Your task » Please list every line in the items below that contains the string "iliac", and treat case as significant.

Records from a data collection

○ ○ ○ ○

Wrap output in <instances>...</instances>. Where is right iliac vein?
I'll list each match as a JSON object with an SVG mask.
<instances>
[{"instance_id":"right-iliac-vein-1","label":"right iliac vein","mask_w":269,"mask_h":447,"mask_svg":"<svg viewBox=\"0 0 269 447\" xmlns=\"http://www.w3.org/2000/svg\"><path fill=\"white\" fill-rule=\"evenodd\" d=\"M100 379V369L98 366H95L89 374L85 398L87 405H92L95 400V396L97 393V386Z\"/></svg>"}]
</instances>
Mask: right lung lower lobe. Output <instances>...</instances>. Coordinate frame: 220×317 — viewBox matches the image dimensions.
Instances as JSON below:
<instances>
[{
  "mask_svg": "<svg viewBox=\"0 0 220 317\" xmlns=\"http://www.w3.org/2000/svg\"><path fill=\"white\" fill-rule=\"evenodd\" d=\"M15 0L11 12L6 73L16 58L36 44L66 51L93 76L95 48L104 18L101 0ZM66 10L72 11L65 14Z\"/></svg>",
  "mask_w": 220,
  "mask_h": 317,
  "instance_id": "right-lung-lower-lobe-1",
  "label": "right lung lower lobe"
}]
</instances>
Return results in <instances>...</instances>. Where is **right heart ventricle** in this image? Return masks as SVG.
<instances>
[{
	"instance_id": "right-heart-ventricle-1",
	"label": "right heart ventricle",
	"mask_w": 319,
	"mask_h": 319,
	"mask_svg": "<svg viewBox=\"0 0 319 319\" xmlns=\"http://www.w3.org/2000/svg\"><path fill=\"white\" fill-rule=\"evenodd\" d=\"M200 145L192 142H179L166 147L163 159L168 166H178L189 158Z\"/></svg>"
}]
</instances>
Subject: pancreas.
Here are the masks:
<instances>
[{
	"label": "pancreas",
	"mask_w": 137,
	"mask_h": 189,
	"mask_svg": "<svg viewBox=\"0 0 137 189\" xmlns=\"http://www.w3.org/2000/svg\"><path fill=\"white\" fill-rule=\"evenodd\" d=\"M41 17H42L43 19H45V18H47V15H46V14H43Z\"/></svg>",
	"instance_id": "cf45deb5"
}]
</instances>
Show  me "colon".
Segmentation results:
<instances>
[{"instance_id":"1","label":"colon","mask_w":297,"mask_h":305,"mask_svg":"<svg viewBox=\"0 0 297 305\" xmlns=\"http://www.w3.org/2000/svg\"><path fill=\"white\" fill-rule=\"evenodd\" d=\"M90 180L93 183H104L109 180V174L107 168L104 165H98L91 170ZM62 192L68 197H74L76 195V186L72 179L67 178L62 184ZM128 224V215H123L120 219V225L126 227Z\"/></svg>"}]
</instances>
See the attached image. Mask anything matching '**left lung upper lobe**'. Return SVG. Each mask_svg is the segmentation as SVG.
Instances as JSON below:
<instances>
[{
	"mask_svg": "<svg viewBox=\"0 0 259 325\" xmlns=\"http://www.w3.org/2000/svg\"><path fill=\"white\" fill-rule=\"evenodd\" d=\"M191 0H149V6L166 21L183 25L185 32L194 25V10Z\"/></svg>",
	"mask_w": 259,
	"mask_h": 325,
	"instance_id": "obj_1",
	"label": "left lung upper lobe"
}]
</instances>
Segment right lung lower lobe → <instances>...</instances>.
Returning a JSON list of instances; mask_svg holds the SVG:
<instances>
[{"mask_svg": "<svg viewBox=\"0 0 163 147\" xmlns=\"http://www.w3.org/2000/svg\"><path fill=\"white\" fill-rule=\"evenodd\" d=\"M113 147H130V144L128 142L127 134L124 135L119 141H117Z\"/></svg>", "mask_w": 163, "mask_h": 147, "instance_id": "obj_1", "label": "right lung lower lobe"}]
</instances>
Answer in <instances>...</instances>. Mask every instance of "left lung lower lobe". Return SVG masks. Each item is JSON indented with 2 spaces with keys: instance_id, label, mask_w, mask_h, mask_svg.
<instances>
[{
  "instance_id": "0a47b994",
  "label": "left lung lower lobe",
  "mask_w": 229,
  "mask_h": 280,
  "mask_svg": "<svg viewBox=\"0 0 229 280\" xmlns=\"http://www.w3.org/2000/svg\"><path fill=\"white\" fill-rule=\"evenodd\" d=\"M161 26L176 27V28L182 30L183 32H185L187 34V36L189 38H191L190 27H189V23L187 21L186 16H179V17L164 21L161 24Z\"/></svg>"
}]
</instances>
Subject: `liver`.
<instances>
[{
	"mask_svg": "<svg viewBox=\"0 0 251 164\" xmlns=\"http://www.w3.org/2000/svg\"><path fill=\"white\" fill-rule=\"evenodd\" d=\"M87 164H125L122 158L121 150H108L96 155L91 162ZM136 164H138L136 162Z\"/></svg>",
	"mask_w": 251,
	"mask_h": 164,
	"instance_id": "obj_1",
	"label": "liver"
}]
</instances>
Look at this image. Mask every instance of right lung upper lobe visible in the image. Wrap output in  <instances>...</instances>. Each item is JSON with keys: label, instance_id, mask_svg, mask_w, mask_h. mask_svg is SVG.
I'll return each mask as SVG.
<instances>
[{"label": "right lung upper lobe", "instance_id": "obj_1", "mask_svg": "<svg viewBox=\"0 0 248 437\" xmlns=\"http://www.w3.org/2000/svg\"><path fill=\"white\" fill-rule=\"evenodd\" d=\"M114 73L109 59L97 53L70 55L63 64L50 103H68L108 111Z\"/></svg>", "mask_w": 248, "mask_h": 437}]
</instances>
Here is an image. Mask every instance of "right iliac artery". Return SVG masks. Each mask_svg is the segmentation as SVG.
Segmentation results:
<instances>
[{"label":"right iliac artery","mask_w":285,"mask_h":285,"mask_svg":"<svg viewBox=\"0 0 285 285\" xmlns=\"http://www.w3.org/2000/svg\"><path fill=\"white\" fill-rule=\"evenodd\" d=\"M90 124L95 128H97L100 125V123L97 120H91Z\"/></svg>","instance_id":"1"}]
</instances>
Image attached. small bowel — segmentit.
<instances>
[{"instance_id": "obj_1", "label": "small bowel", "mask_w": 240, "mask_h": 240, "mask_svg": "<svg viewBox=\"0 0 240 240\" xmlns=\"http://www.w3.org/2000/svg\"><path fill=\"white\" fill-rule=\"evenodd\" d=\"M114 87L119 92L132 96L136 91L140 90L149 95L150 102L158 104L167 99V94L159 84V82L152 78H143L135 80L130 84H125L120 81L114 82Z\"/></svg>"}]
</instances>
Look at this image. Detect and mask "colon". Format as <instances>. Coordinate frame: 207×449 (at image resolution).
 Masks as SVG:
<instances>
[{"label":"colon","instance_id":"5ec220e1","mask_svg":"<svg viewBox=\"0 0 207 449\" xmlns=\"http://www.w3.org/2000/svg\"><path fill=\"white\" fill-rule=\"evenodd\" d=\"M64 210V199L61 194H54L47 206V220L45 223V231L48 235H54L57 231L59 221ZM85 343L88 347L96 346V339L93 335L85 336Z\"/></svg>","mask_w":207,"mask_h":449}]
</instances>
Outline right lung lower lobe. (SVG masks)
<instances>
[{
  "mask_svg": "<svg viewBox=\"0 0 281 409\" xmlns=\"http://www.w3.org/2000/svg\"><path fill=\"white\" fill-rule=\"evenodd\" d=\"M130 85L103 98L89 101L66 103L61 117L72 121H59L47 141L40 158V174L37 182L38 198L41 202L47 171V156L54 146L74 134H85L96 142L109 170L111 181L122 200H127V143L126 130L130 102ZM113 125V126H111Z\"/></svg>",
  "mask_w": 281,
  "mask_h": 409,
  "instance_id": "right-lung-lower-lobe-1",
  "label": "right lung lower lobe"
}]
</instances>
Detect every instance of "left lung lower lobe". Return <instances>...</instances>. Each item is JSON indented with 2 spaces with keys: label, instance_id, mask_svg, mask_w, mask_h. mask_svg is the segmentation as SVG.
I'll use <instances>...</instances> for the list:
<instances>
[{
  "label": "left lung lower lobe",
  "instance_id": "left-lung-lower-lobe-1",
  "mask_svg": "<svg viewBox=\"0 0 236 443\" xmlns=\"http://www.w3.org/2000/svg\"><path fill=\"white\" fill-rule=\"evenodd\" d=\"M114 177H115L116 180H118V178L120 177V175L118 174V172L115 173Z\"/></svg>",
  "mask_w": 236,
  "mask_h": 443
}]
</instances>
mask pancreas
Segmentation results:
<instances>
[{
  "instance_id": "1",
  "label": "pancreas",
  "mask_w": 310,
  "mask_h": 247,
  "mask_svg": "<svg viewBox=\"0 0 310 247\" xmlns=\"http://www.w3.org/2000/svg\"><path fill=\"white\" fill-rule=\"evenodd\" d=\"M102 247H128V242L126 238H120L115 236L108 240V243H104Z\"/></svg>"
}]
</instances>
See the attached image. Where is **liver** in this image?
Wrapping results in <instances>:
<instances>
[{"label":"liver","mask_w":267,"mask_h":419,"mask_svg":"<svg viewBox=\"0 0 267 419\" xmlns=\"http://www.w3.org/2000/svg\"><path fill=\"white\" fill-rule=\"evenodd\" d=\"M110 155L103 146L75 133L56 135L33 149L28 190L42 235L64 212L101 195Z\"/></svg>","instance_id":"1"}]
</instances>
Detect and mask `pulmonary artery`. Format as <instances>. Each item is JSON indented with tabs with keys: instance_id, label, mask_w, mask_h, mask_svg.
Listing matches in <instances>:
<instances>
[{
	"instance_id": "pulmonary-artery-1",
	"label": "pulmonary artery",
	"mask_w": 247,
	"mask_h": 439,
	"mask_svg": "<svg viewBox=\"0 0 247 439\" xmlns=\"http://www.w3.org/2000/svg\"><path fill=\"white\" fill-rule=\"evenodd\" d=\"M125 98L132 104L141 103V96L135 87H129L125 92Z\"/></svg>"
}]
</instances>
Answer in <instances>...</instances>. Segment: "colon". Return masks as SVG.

○ ○ ○ ○

Reply »
Wrap output in <instances>...</instances>. Where is right iliac vein?
[{"instance_id":"right-iliac-vein-1","label":"right iliac vein","mask_w":269,"mask_h":447,"mask_svg":"<svg viewBox=\"0 0 269 447\" xmlns=\"http://www.w3.org/2000/svg\"><path fill=\"white\" fill-rule=\"evenodd\" d=\"M100 379V369L98 366H95L89 374L85 398L87 405H92L95 400V396L97 393V386Z\"/></svg>"}]
Here is an image. Mask every instance of "right iliac artery". Return SVG masks. Each mask_svg is the segmentation as SVG.
[{"label":"right iliac artery","mask_w":285,"mask_h":285,"mask_svg":"<svg viewBox=\"0 0 285 285\" xmlns=\"http://www.w3.org/2000/svg\"><path fill=\"white\" fill-rule=\"evenodd\" d=\"M90 124L95 128H97L100 125V123L97 120H91Z\"/></svg>","instance_id":"1"}]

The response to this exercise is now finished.